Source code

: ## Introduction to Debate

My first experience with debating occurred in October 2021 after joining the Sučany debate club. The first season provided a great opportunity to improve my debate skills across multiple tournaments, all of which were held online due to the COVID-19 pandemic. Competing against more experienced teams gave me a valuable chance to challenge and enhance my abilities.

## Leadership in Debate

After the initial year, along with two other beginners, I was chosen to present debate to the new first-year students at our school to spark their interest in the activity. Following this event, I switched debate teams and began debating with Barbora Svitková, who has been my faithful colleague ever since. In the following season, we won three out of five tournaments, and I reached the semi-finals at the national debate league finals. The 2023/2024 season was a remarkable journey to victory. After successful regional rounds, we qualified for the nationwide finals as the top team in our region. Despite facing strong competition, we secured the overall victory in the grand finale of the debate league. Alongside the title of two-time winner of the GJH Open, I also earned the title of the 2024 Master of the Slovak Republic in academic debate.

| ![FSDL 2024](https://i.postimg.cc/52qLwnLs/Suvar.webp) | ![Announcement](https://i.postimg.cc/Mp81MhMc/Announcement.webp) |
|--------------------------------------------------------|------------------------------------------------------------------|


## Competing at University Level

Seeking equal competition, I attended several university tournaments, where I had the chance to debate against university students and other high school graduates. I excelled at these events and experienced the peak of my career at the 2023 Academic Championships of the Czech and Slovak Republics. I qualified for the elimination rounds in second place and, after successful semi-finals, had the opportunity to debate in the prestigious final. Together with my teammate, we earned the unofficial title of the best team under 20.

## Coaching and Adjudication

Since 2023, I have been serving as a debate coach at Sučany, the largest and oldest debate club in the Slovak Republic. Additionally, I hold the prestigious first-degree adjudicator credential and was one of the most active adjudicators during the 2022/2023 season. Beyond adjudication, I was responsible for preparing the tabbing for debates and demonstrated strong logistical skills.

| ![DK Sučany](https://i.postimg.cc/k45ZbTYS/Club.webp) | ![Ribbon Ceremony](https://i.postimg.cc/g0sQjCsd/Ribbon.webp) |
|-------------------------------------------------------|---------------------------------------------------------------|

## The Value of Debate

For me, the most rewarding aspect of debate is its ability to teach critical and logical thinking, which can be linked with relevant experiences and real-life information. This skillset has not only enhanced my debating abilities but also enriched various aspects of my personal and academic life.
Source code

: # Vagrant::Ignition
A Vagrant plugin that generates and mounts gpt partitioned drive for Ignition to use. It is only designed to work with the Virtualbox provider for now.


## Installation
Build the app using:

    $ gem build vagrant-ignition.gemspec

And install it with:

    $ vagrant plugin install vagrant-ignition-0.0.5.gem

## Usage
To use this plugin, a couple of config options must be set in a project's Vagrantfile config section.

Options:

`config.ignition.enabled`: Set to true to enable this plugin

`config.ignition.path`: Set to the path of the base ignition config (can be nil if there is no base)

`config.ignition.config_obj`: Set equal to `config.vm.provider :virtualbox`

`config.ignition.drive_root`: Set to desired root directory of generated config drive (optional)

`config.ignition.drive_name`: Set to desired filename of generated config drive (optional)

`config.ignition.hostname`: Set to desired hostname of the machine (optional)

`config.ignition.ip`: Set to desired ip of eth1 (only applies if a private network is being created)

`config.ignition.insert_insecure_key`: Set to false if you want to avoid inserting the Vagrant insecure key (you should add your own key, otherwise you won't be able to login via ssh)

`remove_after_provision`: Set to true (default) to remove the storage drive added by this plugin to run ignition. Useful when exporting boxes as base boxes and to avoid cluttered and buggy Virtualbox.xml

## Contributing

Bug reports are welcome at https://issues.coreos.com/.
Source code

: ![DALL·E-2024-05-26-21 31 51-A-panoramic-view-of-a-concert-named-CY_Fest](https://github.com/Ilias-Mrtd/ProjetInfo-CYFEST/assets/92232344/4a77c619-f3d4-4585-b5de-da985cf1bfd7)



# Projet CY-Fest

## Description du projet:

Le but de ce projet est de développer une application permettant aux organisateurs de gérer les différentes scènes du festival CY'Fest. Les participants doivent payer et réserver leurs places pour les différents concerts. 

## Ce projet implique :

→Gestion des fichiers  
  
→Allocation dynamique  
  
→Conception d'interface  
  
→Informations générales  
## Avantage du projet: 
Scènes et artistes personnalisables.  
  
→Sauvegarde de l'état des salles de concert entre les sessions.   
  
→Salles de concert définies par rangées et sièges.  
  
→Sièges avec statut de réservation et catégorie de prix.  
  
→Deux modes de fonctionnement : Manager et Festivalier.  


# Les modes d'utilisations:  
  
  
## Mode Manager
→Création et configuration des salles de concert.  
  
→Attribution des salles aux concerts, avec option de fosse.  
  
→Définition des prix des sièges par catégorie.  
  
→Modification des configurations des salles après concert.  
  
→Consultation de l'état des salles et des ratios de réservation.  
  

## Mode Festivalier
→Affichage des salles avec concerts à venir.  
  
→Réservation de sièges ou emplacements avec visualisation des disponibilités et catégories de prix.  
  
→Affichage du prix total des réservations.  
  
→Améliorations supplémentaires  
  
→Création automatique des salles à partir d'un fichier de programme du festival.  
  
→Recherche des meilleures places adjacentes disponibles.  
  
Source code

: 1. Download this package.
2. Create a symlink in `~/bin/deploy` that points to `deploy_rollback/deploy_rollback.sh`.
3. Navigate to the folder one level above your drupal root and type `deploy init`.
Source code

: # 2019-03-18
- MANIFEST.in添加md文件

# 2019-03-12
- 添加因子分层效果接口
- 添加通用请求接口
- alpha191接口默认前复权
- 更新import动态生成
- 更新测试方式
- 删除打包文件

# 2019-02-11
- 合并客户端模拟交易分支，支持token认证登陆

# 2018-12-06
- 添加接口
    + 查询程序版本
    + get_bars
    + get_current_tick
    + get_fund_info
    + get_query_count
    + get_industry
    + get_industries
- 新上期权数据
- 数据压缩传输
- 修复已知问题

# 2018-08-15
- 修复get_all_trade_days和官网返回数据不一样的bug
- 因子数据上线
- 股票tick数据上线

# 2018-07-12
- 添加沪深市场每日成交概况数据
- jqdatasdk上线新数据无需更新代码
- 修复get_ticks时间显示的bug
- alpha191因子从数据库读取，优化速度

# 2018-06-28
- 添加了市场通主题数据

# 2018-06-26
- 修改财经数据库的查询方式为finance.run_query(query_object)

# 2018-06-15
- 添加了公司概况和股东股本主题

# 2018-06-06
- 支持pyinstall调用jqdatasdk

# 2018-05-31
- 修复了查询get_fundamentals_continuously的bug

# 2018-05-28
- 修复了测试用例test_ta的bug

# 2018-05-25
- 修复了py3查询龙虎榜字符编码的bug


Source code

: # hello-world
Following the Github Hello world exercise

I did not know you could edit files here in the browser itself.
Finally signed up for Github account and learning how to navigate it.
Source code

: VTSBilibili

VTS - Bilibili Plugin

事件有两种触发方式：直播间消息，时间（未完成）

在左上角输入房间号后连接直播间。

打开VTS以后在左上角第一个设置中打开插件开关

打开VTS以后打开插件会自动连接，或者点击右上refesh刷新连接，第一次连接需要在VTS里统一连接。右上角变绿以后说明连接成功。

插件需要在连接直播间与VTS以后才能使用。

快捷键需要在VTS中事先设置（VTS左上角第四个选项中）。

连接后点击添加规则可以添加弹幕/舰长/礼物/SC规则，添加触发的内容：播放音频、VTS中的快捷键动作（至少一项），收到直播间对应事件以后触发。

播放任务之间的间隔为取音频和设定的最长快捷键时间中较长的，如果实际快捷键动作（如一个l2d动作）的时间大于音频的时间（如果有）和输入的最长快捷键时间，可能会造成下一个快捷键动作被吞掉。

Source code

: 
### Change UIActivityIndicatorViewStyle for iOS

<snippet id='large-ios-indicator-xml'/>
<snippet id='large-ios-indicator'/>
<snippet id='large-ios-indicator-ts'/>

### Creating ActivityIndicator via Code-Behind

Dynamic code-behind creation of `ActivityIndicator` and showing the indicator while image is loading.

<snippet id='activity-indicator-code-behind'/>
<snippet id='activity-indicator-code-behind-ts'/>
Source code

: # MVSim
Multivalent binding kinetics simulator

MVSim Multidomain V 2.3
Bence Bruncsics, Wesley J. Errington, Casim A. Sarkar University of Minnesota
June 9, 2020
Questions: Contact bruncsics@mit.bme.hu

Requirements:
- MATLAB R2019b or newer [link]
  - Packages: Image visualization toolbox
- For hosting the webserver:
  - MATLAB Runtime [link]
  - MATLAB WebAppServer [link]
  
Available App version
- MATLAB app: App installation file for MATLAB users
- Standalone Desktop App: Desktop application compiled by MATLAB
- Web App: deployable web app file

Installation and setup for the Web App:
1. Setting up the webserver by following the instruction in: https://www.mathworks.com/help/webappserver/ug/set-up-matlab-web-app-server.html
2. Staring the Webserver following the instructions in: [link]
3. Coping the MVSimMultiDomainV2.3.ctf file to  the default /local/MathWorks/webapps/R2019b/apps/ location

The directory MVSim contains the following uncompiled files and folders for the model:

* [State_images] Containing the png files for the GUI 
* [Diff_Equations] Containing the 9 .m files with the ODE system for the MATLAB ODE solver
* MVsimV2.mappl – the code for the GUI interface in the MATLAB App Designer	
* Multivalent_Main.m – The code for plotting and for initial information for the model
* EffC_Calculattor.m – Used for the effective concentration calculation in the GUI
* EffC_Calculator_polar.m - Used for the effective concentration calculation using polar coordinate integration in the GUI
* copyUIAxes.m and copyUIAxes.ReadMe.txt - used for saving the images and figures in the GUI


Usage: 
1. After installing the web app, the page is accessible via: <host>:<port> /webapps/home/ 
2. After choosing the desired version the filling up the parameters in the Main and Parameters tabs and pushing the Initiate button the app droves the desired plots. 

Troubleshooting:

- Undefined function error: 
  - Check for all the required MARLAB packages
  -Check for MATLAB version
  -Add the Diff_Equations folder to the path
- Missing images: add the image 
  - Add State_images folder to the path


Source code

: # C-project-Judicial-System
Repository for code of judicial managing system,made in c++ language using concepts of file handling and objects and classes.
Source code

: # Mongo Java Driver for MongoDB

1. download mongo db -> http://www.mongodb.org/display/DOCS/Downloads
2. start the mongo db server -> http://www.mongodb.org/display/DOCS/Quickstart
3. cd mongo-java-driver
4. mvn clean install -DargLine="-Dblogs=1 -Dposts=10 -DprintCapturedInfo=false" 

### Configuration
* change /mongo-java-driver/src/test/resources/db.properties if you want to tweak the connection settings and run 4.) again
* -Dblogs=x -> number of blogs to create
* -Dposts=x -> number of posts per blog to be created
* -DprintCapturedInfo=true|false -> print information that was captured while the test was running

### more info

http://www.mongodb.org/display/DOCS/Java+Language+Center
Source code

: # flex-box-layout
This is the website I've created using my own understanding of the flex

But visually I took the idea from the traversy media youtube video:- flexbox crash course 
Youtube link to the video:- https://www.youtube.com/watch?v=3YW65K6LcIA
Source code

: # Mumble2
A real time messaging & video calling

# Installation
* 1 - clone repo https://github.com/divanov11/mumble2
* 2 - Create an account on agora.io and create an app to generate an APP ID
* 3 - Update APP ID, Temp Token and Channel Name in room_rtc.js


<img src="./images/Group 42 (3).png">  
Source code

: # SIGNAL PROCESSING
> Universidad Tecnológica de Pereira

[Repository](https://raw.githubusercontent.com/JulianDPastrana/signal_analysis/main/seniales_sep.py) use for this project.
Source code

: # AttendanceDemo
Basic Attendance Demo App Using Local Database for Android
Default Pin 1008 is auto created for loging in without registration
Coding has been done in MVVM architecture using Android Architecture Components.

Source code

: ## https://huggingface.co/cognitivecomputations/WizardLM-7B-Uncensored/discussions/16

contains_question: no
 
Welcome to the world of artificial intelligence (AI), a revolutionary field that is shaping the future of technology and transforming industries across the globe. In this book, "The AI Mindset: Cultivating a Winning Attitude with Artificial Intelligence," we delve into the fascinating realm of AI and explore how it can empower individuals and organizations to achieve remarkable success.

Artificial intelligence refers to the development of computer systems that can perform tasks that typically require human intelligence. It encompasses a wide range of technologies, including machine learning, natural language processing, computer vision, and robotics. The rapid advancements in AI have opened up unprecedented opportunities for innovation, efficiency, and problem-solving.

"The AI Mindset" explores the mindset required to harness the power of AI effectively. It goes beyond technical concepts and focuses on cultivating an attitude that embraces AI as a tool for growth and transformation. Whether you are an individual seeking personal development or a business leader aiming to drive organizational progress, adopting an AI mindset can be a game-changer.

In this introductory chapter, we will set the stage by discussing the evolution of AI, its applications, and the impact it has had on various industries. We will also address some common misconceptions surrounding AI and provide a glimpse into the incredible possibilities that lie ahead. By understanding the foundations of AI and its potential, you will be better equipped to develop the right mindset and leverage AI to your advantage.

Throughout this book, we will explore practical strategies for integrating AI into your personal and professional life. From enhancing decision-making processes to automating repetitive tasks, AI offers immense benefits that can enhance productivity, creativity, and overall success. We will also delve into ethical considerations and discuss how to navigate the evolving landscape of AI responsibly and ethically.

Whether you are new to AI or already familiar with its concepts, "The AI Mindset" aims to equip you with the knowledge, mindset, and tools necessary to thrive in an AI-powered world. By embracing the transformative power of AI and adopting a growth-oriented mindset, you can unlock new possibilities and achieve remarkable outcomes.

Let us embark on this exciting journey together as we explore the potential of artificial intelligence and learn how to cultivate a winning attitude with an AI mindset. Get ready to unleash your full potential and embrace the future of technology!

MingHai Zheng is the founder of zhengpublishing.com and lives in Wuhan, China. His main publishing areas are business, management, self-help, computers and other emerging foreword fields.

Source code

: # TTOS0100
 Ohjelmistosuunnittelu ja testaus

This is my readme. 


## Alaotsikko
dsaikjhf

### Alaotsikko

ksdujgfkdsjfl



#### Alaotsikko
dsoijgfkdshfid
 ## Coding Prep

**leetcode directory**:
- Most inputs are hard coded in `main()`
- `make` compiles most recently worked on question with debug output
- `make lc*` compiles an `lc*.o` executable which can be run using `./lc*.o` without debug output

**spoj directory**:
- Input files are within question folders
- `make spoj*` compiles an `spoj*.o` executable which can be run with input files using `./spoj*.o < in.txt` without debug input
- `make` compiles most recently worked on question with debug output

» TASK INSTRUCTIONS:
From the listing above, work out the number of lines that contain "compiles" and give only that.

» SOLUTION FOR THIS TASK:
4